=== TEXT EXCERPT ===

^^^^^^^^^^^^^^^^

#101 Florencia En El Amazonas

A voice shouts from the balcony with unbridled sponteneity just before Florencia begins. “Viva la ópera en español.”

We are mere feet away from the podium and close enough to see Yannick Nézet-Séguin turn with a big smile and to lift his arms in mutual appreciation with this enthusiast both acknowledging the welcome and refreshing deviation from the western cannon the Met is known for.

The lights dim, the chandeliers rise, and I soak up the atmosphere of the Metropolitan Opera, our home away from home and this the fulfillment of a goal realized.

I can’t think of a better begin to end my opera journey, or a better companion to hold hands and enjoy it with.

A verdant curtain rises.

The stage is a sumptuous tropic of South American forests and the overture sounds like a rising morning. Characters magnificently adorned have gathered to prepare for a journey down the amazon toward an opulent jewel of the Belle E’poque. An opera house nestled in a forest of monkeys and butterflies.

This opera blends the real and the magical in honor of South America’s literary genre, magical realism.

For the real, there actually is an opera house “Teatro Amazonas” located in Manaus, Brazil built by European rubber barons in 1884 who were exploiting the forest and people for the world’s demand for latex during the Industrial Revolution. Werner Herzog made a monumental movie about it all that’s worth a look especially the first five minutes at least if you love opera.

The opera however is far from a history lesson. The opera is beauty made manifest about journeys and destinations, new love and old, and…

It has puppets. Outstanding puppets!

We laugh with the monkey, marvel at the iguana, and jump when a crocodile swims in front of us (like the tic-toc of Peter Pan). The puppeteers are not dressed in black as they often are. Tonight they straddle the border between reality and illusion and are just as visible as the singers. Dancers meanwhile pirouette beside them gowned as forest animals.

^^^^^^^^^^^^^^^^

[Saved entries]
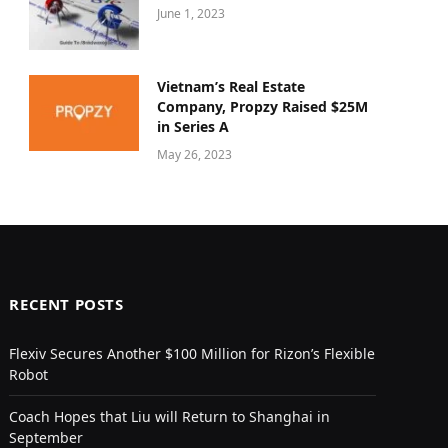
June 1, 2023
Vietnam’s Real Estate
Company, Propzy Raised $25M
in Series A
May 26, 2023
RECENT POSTS
Flexiv Secures Another $100 Million for Rizon’s Flexible
Robot
Coach Hopes that Liu will Return to Shanghai in
September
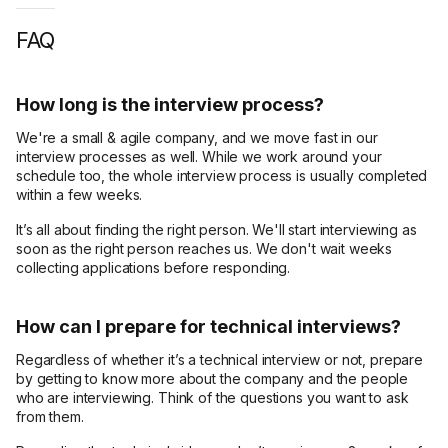
FAQ
How long is the interview process?
We're a small & agile company, and we move fast in our
interview processes as well. While we work around your
schedule too, the whole interview process is usually completed
within a few weeks.
It’s all about finding the right person. We'll start interviewing as
soon as the right person reaches us. We don't wait weeks
collecting applications before responding.
How can I prepare for technical interviews?
Regardless of whether it’s a technical interview or not, prepare
by getting to know more about the company and the people
who are interviewing. Think of the questions you want to ask
from them.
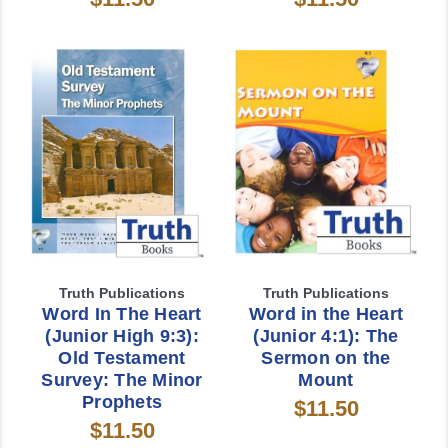
Truth Publications
Truth Publications
Word In The Heart
Word in the Heart
(Junior High 9:3):
(Junior 4:1): The
Old Testament
Sermon on the
Survey: The Minor
Mount
Prophets
$11.50
$11.50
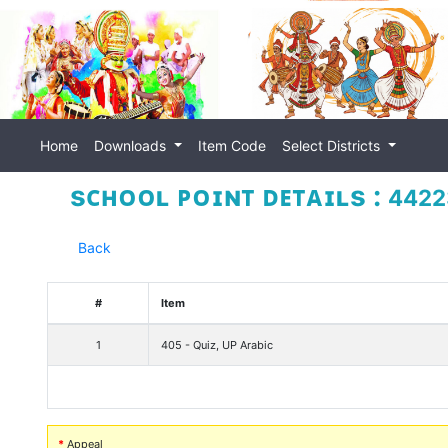
Home
Downloads
Item Code
Select Districts
sᴄʜᴏᴏʟ ᴘᴏɪɴᴛ ᴅᴇᴛᴀɪʟs :
44223
Back
#
Item
1
405 - Quiz, UP Arabic
*
Appeal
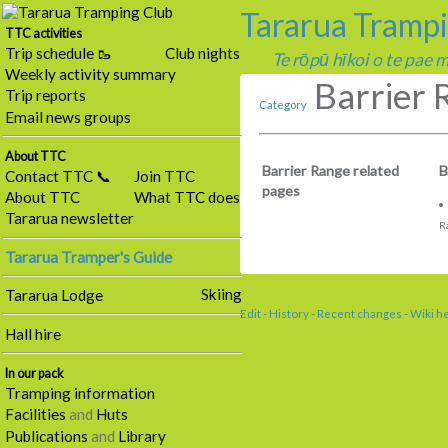
Tararua Tramp
TTC activities
Trip schedule 🥾
Club nights
Te rōpū hīkoi o te pae
Weekly activity summary
Barrier 
Trip reports
Category
Email news groups
About TTC
Barrier Range related
B
Contact TTC 📞
Join TTC
pages
About TTC
What TTC does
Tararua newsletter
R
Tararua Tramper's Guide
Skiing
Tararua Lodge
Edit
-
History
-
Recent changes
-
Wiki h
Hall hire
In our pack
Tramping information
Facilities
and
Huts
Publications
and
Library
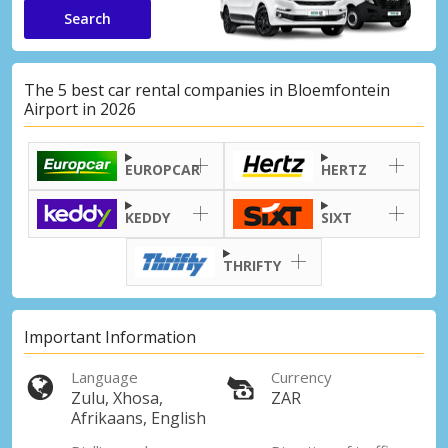
Search
The 5 best car rental companies in Bloemfontein
Airport in 2026
EUROPCAR
HERTZ
KEDDY
SIXT
THRIFTY
Important Information
Language
Currency
Zulu, Xhosa,
ZAR
Afrikaans, English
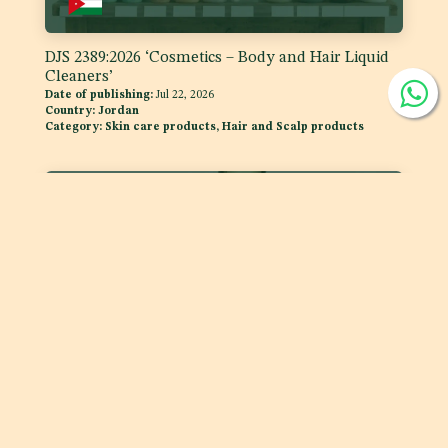
DJS 2389:2026 ‘Cosmetics – Body and Hair Liquid
Cleaners’
Date of publishing:
Jul 22, 2026
Country:
Jordan
Category:
Skin care products, Hair and Scalp products
DJS 1400:2026 Fats and Oils - 'Code of Practice for
Storage and Transport of Edible Oils and Fats in
Bulk'
Date of publishing:
Jul 15, 2026
Country:
Jordan
Category:
Fats and oils, and fat emulsions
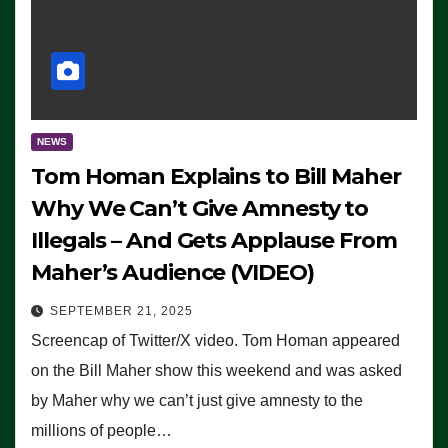
NEWS
Tom Homan Explains to Bill Maher
Why We Can’t Give Amnesty to
Illegals – And Gets Applause From
Maher’s Audience (VIDEO)
SEPTEMBER 21, 2025
Screencap of Twitter/X video. Tom Homan appeared
on the Bill Maher show this weekend and was asked
by Maher why we can’t just give amnesty to the
millions of people…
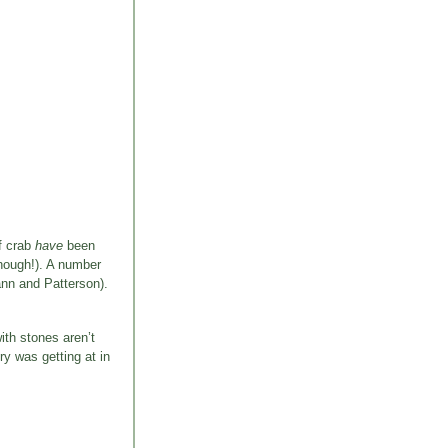
of crab
have
been
though!). A number
ann and Patterson).
ith stones aren’t
ry was getting at in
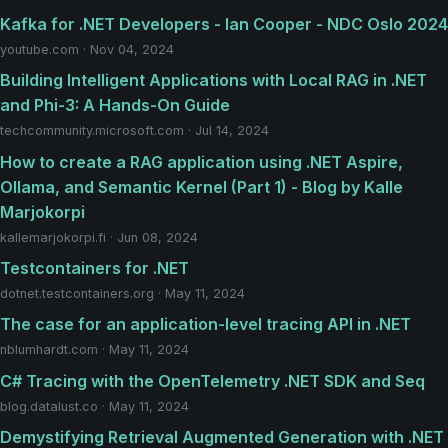
Kafka for .NET Developers - Ian Cooper - NDC Oslo 2024
youtube.com · Nov 04, 2024
Building Intelligent Applications with Local RAG in .NET
and Phi-3: A Hands-On Guide
techcommunity.microsoft.com · Jul 14, 2024
How to create a RAG application using .NET Aspire,
Ollama, and Semantic Kernel (Part 1) - Blog by Kalle
Marjokorpi
kallemarjokorpi.fi · Jun 08, 2024
Testcontainers for .NET
dotnet.testcontainers.org · May 11, 2024
The case for an application-level tracing API in .NET
nblumhardt.com · May 11, 2024
C# Tracing with the OpenTelemetry .NET SDK and Seq
blog.datalust.co · May 11, 2024
Demystifying Retrieval Augmented Generation with .NET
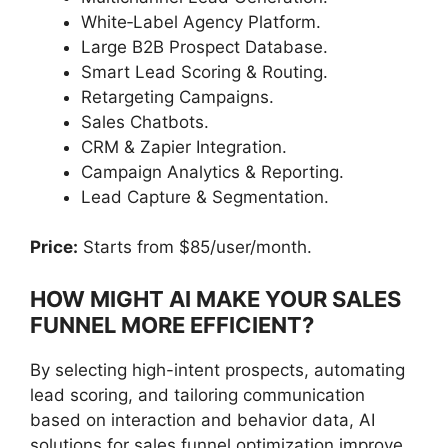
White‑Label Agency Platform.
Large B2B Prospect Database.
Smart Lead Scoring & Routing.
Retargeting Campaigns.
Sales Chatbots.
CRM & Zapier Integration.
Campaign Analytics & Reporting.
Lead Capture & Segmentation.
Price:
Starts from $85/user/month.
HOW MIGHT AI MAKE YOUR SALES
FUNNEL MORE EFFICIENT?
By selecting high-intent prospects, automating
lead scoring, and tailoring communication
based on interaction and behavior data, AI
solutions for sales funnel optimization improve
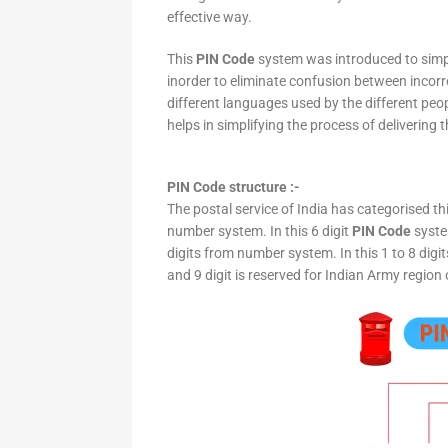
effective way.
This
PIN Code
system was introduced to simpli
inorder to eliminate confusion between incor
different languages used by the different peo
helps in simplifying the process of delivering t
PIN Code structure :-
The postal service of India has categorised th
number system. In this 6 digit
PIN Code
system
digits from number system. In this 1 to 8 digi
and 9 digit is reserved for Indian Army region 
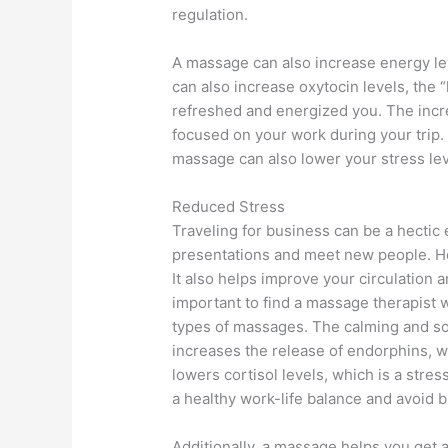
regulation.
A massage can also increase energy lev
can also increase oxytocin levels, the 
refreshed and energized you. The incre
focused on your work during your trip.
massage can also lower your stress lev
Reduced Stress
Traveling for business can be a hectic
presentations and meet new people. H
It also helps improve your circulation 
important to find a massage therapist 
types of massages. The calming and s
increases the release of endorphins, wh
lowers cortisol levels, which is a str
a healthy work-life balance and avoid 
Additionally, a massage helps you get a 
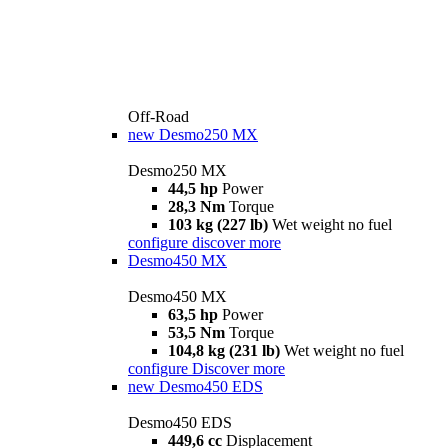
Off-Road
new
Desmo250 MX
Desmo250 MX
44,5 hp
Power
28,3 Nm
Torque
103 kg (227 lb)
Wet weight no fuel
configure
discover more
Desmo450 MX
Desmo450 MX
63,5 hp
Power
53,5 Nm
Torque
104,8 kg (231 lb)
Wet weight no fuel
configure
Discover more
new
Desmo450 EDS
Desmo450 EDS
449,6 cc
Displacement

^^^^^^^^^^^^^^^^

=== YOUR TASK ===
Please list every kind of animal mentioned by name in the opera review. Work only from the opera review.

=== ANSWER ===
Monkeys, butterflies, iguana, crocodile